点数を見て一喜一憂し、その後はテスト用紙を机の奥にしまい込んでしまう。
そして、またいつも通りの日常に戻っていく。
しかし、それではテストを受けた意味が全くありません。
以前、模試の解き直しがいかに重要であるかをお伝えしましたが、
その重要性は定期テストにおいても完全に同じ、あるいはそれ以上です。
《なぜ点数が取れなかったのか》
定期テストは、入試や実力模試に比べて出題範囲が限定されています。
そのため、教科書や学校のワークをしっかりとこなしていれば、高得点が狙えるはずのものです。
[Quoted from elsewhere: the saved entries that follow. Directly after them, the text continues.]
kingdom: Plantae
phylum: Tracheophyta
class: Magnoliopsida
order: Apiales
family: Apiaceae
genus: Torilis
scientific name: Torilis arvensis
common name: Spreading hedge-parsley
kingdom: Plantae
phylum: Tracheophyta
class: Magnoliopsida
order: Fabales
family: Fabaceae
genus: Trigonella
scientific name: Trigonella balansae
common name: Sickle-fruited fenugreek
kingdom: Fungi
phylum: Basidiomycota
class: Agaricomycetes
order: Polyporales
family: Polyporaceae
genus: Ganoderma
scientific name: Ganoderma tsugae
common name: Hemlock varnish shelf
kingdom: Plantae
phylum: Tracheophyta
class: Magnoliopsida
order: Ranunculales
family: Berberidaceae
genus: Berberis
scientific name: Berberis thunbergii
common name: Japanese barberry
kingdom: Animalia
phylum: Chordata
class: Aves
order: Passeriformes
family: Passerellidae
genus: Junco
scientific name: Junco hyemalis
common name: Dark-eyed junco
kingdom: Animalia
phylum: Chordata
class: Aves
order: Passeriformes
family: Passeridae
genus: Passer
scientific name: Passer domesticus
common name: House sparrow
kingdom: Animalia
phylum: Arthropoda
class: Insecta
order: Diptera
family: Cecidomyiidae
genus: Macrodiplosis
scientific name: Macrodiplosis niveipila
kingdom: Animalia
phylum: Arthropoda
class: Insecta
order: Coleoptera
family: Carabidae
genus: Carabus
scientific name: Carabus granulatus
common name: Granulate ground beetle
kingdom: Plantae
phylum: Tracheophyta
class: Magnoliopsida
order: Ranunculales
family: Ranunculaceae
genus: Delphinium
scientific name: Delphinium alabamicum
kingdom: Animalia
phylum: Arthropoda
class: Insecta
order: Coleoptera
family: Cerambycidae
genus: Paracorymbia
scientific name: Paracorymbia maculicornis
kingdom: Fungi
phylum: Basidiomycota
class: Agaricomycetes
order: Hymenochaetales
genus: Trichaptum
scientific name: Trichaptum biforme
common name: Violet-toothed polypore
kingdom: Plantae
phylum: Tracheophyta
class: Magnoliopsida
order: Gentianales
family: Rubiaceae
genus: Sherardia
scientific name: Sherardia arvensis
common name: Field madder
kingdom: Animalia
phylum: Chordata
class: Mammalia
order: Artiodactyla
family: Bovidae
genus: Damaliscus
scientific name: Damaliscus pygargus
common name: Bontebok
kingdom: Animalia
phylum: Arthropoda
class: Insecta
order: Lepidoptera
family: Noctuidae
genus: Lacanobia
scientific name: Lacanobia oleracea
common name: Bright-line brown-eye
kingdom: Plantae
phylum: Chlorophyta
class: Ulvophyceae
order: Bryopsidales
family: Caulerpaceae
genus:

範囲が狭い分、重箱の隅をつつくような細かい知識が問われることもありますが、
大半を占めているのは「基礎・基本」の問題です。
では、それにもかかわらず「思うように点数が取れなかった」のはなぜでしょうか。
厳しい現実を言うようですが、それは単純に
「勉強量が足りていなかったから」
に他なりません。
基礎的な内容であるにもかかわらず解けなかったということは、そのレベルに達するまでの準備が
できていなかったということです。
まずはこの現実を真摯に受け止めることから、本当の学力向上は始まります。
《解き直しこそが「理解のズレ」を修正する唯一の手段》
では、この負のループを断ち切るにはどうすればいいのか。
それこそが「定期テストの解き直し」です。
定期テストは、自分が「どこを理解していて、どこを理解していないか」を
正確に洗い出してくれる、最高の診断書です。
多くの生徒は、テスト前に学校のワークを解き、答え合わせをして
「分かったつもり」になっています。
しかし、「ワークを見ながら解けた」「解説を読んで納得した」という状態は、
本当の意味で「理解した」ことにはなりません。
本当の理解とは、何も見ずに、自力で正解にたどり着ける状態のことを指します。
テストの本番で間違えた問題、あるいは解けなかった問題は、
「自分では理解したつもりになっていたけれど、実は自力で解くレベルには達していなかった問題」
です。
この「つもり」と「現実」のギャップを明確に把握することこそが、解き直しの意義です。
原因によって、次に取るべき対策は変わります。
ミスであれば意識の持ち方で改善できますが、知識不足や理解不足であれば、教科書に戻って基礎を
学び直さなければなりません。
自分で自分の弱点を把握し、次のテスト、さらにはその先にある受験に向けて理解を深めていく。
この地道な作業こそが、本当の学力を育みます。
最後に、
ただ答えを写すだけで終わらせないための、具体的な解き直しのステップを提案
1. 問題を3つのレベルに分類する
返却されたテスト用紙を見て、間違えた問題を以下の3つに仕分けします。
レベルA:ケアレスミス。今解けば絶対に間違えない問題。
レベルB:解説を読めば理解できるが、自力では解けなかった問題。
レベルC:解説を読んでもさっぱり分からない問題。
2. レベルBを徹底的に「自力で」解き直す
最も学力が伸びるのは「レベルB」の問題を克服した時です。
解説を読み、理解できたら、今度は何も見ずにノートに一から解き直してください。
途中の式や、なぜその答えになるのかの理由まで、他人に説明できるレベルまで落とし込みます。
3. レベルCは先生や塾を活用する
自力で解決できないレベルCの問題は、そのまま放置してはいけません。
学校や塾の先生に質問し、まずは「レベルB(解説を読めば分かる状態)」に引き上げてもらう必要が
あります。
4. 数日後にもう一度解く
人間は忘れる生き物です。
一度解き直して解けるようになった問題も、3日後、1週間後にもう一度だけ解いてみてください。
そこで解けて初めて、本当の「理解」へと変わります。
テストから解放されて遊びたい気持ちはよく分かります。
しかし、結果が出た今この瞬間こそが、周りのライバルに差をつける最大のチャンスです。
点数が悪かったことを嘆く必要はありません。
テストが自分の伸び代を教えてくれたということです。
あとはこれをどう活用して自分の力にしていくかが重要なのです。